Page text:
====================

SUBWAY Restaurants “Eat Fresh!” slogan may need to be changed to “Pay Right.” This week the U.S. DOL – Wage and Hour Division announced it is partnering with the national SUBWAY headquarters for the purpose of increasing compliance with federal labor laws at SUBWAY franchises throughout the country. This is a voluntary action by SUBWAY headquarters, and is not tied to any claims. SUBWAY headquarters has indicated they are committed to assisting the Wage and Hour division in educating franchisees on wage and hour laws, and are taking a proactive approach to assist their goal:

(1) By placing a link to the Wage & Hour Division’s website on their intranet site for restaurant owners to use for reference purposes;
(2) By inviting Wage and Hour division staff to present at its annual meetings; and
(3) Publishing articles outlining federal minimum wage and overtime requirements under the Fair Labor Standards Act in its weekly electronic newsletters.

This is a good business practice by SUBWAY, because employers found in violation of the FLSA can be subject to claims for back wages, damages, and penalties. Other national franchisors should take a hint from SUBWAY, and contact the Wage and Hour Division to ask for assistance in training their franchisees on federal labor laws. Being proactive can save time and money in the long run.

This isn’t the first time I’ve blogged about the importance of making sure your employees are properly compensated under the Fair Labor Standards Act (FLSA), you can find those stories here, here, and here.  Now, it seems that restaurants are on the Department of Labor’s hot seat. 

The Minneapolis District Office for the Wage and Hour Division of the Department of Labor has resolved an investigation involving the Wisconsin Meyer’s Family Restaurant. The Meyer’s Family Restaurant has agreed to pay over $116,000 in back wages to 38 employees. The company was cited for failing to record all hours worked by employees, failing to pay overtime compensation, paying cash for some hours of work and keeping no record of the hours worked or the cash payments made, and keeping no record of tips received.

The FLSA has established a federal minimum wage of $7.25/hour for all hours worked, plus time and one-half for hours worked beyond 40 hours per week. However, an employer of a tipped employee is only required to pay $2.13/hour in direct wages, provided the amount the employee receives in tips equals the federal minimum wage. If the employee’s tips combined with the employer’s direct wages do not equal the minimum wage of $7.25/hour, the employer is require to make up the difference.

====================

Collected material:
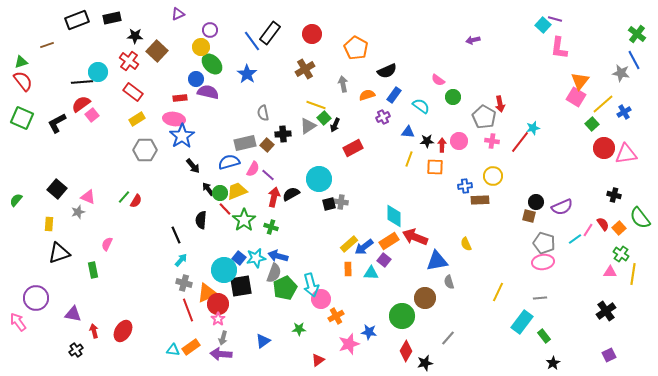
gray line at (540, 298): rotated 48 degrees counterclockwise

====================

Tasks:
• 1. In the text on SUBWAY and federal wage laws, how much did the Meyer's Family Restaurant agree to pay in back wages, and to how many employees?
• 2. Pick up the text on SUBWAY and federal wage laws after its last sentence and carry it on.

Results for the exercise:
• 1. Over $116,000 in back wages to 38 employees.

• 2.
On the east coast, 15 Boston-area restaurants and their owners have agreed to pay a total of $424,000 in back wages and liquidated damages to 409 employees, to resolve alleged violations of the FLSA. Most of the employees affected were paid by a separate company, Superbrite Professional Cleaning (later known as Excel Management). George Rioux, the district director for the Boston – Wage & Hour Division stated, “Utilizing contract labor providers does not absolve employers from their responsibility of complying with the FLSA and paying workers the wages they are legally due.” Generally, the use of contract labor through an employment agency does not generate a FLSA problem as long as the agency is properly compensating the contract labor.

If you are in the restaurant industry, make sure you keep complete and accurate records. Appropriate record keeping is crucial in order to establish employees are properly compensated. Additionally, any Employers out there who use contract labor should confirm the workers are being properly compensated, so you don’t get punished with liquidated damages.

The U.S. Department of Labor has been busy this year investigating violations of the Federal Fair Labor Standards Act (FLSA), and has filed lawsuits in both Texas and Massachusetts seeking back wages and liquidated damages on behalf of employees.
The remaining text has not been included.